在搜出比较符合的田螺姑娘故事后,迪克把田螺姑娘所属的资料书全都翻了一遍,里面还有一个故事,叫做拇指姑娘。
迪克:“不然你是一个新品种,蛾子姑娘?”
小精灵顿了一下,奋力挥舞四肢挣扎,然而被捏着翅膀,ta看起来像在空气中游泳。
迪克有点担心ta这样剧烈挣扎身体重量会不会把翅膀坠坏,于是把手放低,让小精灵正好可以把脚踩在平台上。

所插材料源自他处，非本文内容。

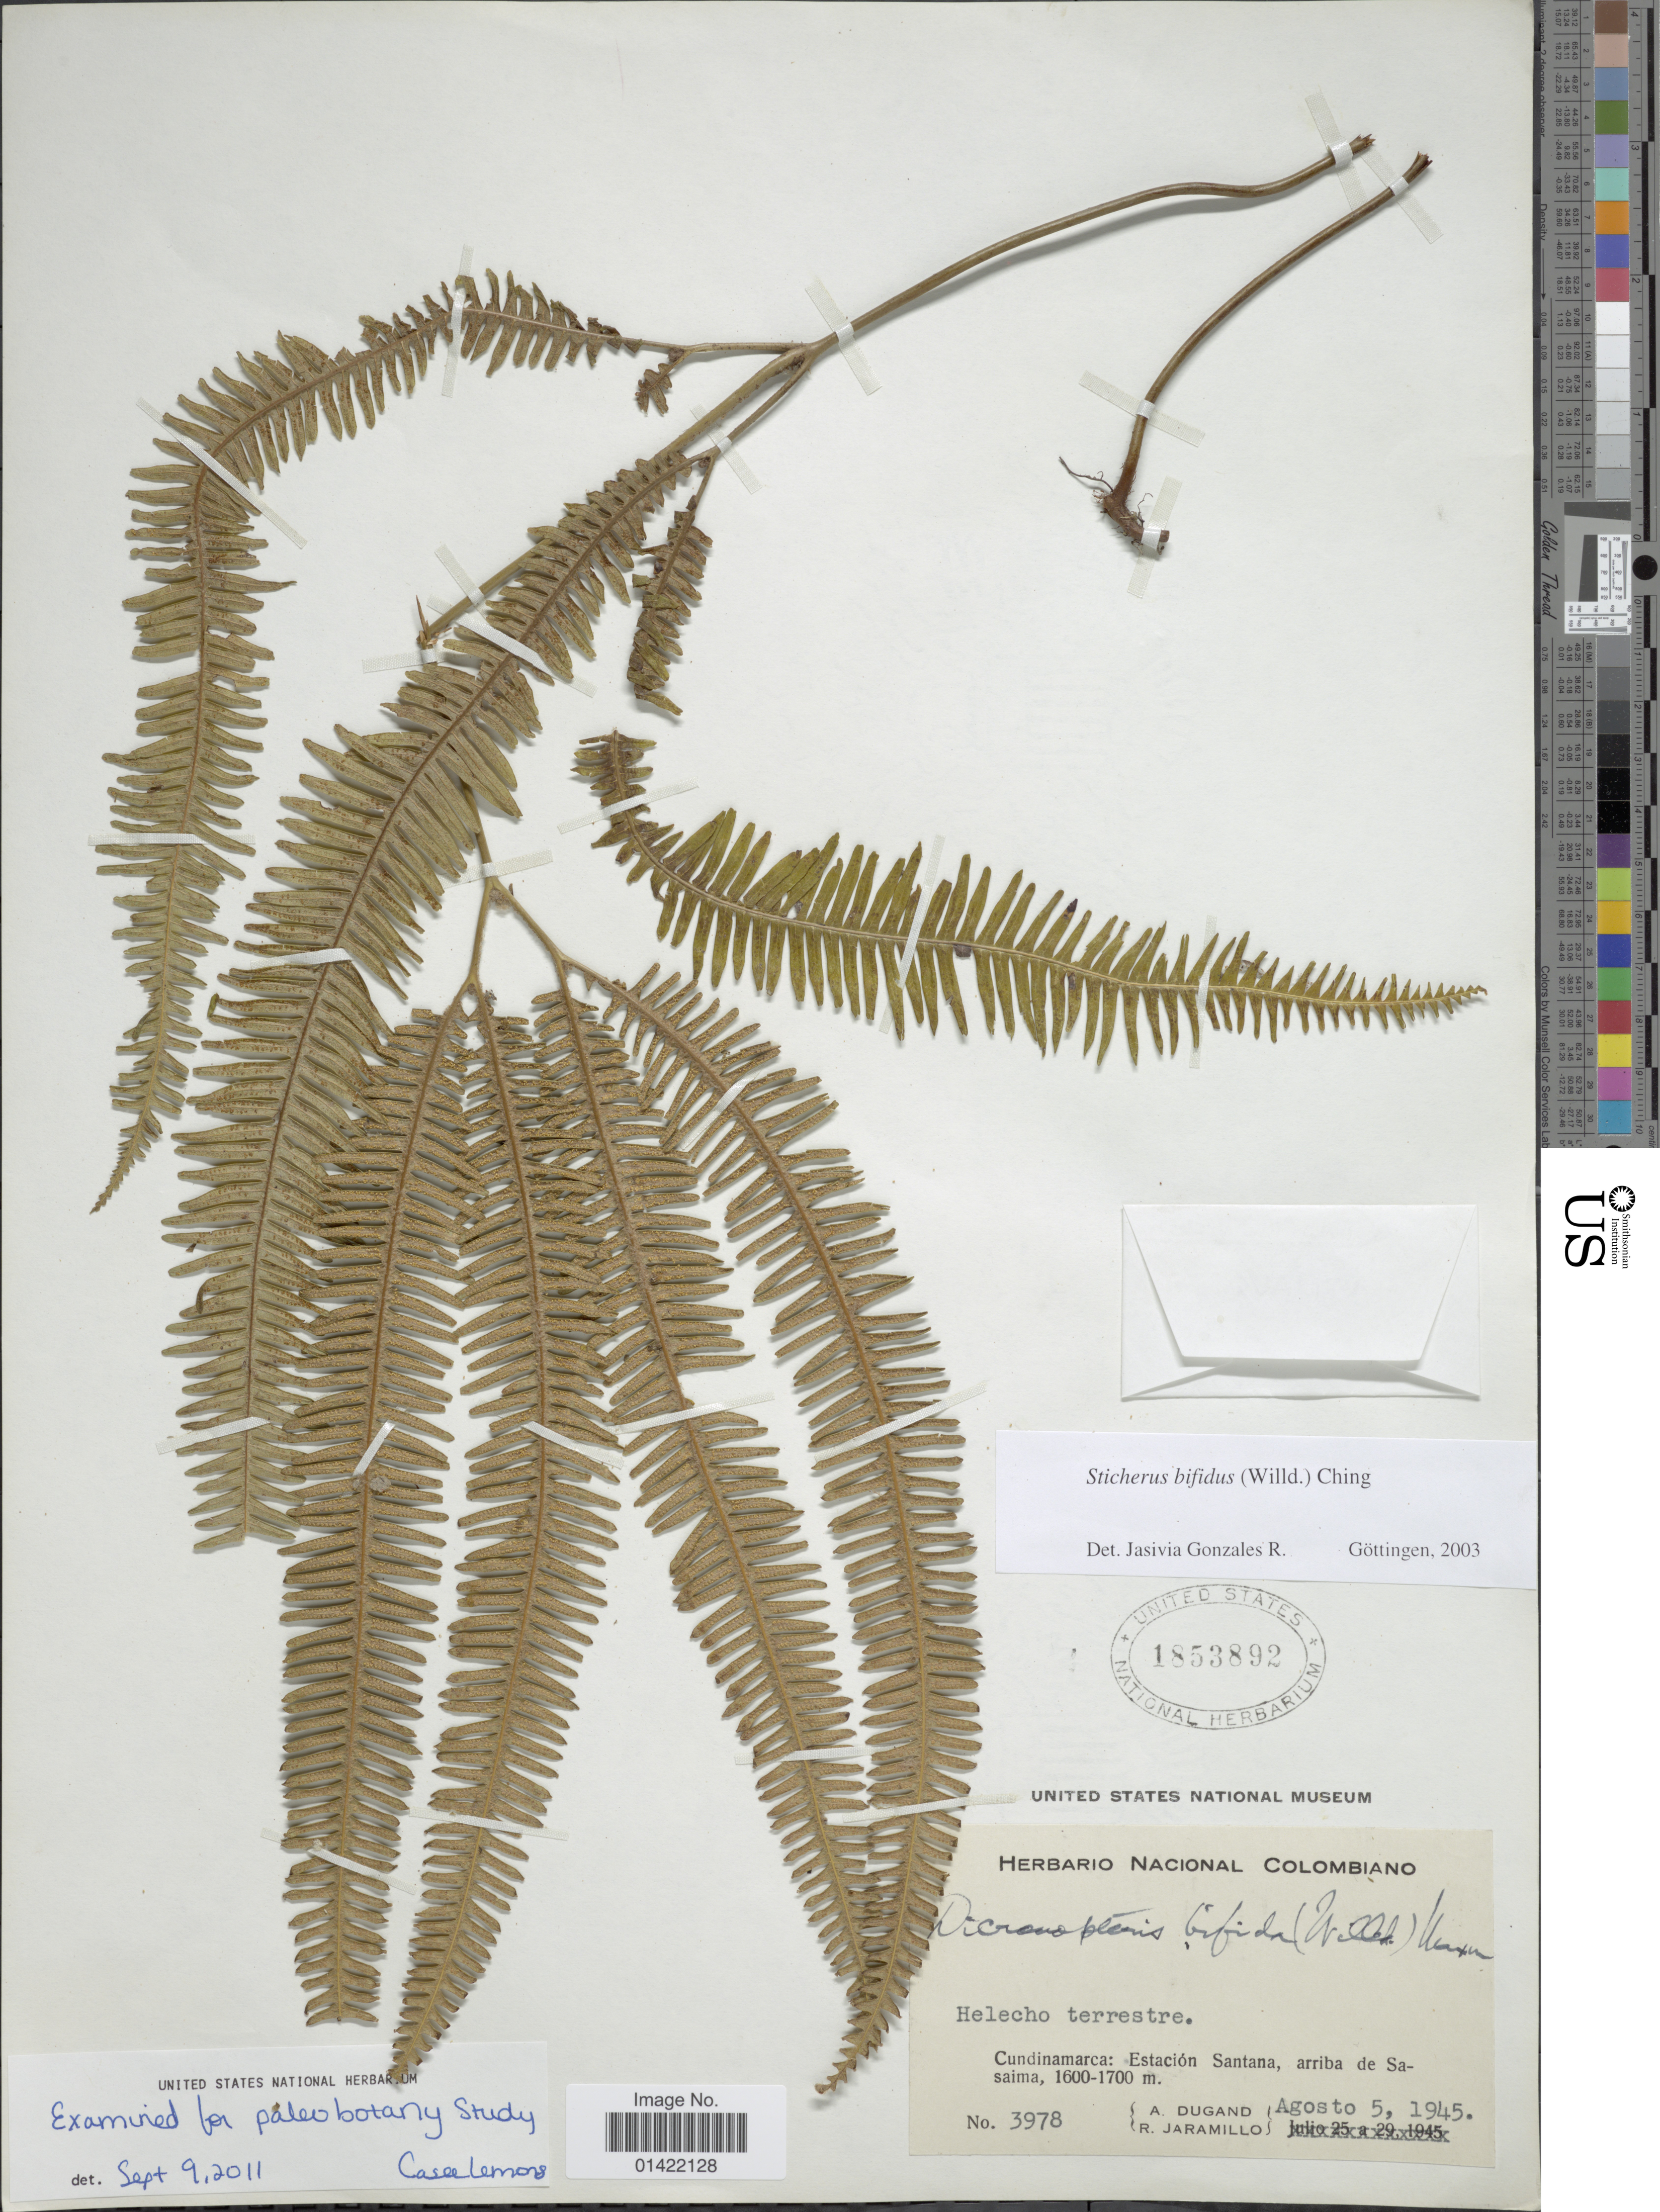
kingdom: Plantae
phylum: Tracheophyta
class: Polypodiopsida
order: Gleicheniales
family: Gleicheniaceae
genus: Sticherus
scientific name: Sticherus bifidus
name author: (Willd.) Ching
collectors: A. Dugand & R. Jaramillo M.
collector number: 3978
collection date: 1945-08-05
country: Colombia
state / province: Cundinamarca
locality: Estacion Santana, arriba de Sasaima.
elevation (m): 1600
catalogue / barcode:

“你听得懂我讲话吗?”迪克蹲下来,尝试让视线与台面上的小家伙齐平。
模糊的轮廓似乎在动,但不太拿得准ta在做什么,难道是在试图回应自己?他试探着把一根手指伸出来抵到面粉轮廓面前,“你是不是不会说话?听懂了你就——”
迪克卡了壳。
刚刚只能愤怒地拳击空气的小精灵对准巨大的指尖,打了一套拳。
这个家伙实在讨厌,跟ta接触的部位感觉都怪怪的,不像皮肤。包括这个指尖。
小精灵尝试在保持自己平衡的同时给它来了一脚飞踢。
“哦,好吧,好吧。”迪克咕哝一声,“如果我被这样抓住了,我也要生气的。”
他试图进行沟通,“我把你松开,你不要乱飞好不好?”
虽然说在被面粉勾出轮廓的情况下,小精灵乱飞也是可以被抓住的。
指尖那一团白色抖了抖,不再对着指尖打拳,迪克感到有什么东西不甚明显地戳了戳自己带着一次性手套的指尖。
“你同意了?”
戳戳。
迪克眨眨眼。
他突然有点后悔自己戴着碍事的手套了。
无论如何,隔着手套的感官总是不如直接接触明显的。
他松开捏着翅膀的手指,看见手指上粘了一大片闪闪的鳞粉。不戴手套的念头便被抛在一边。啊,果然还是得戴着手套,万一有毒呢?
有一些蝴蝶的鳞粉就连结着毒腺。
面粉糊糊小人并不知道有人在思考ta带不带毒。得到解放,ta抖了抖翅膀,就往水槽边走。
一根巨大的手指轻轻地把ta推离了水龙头。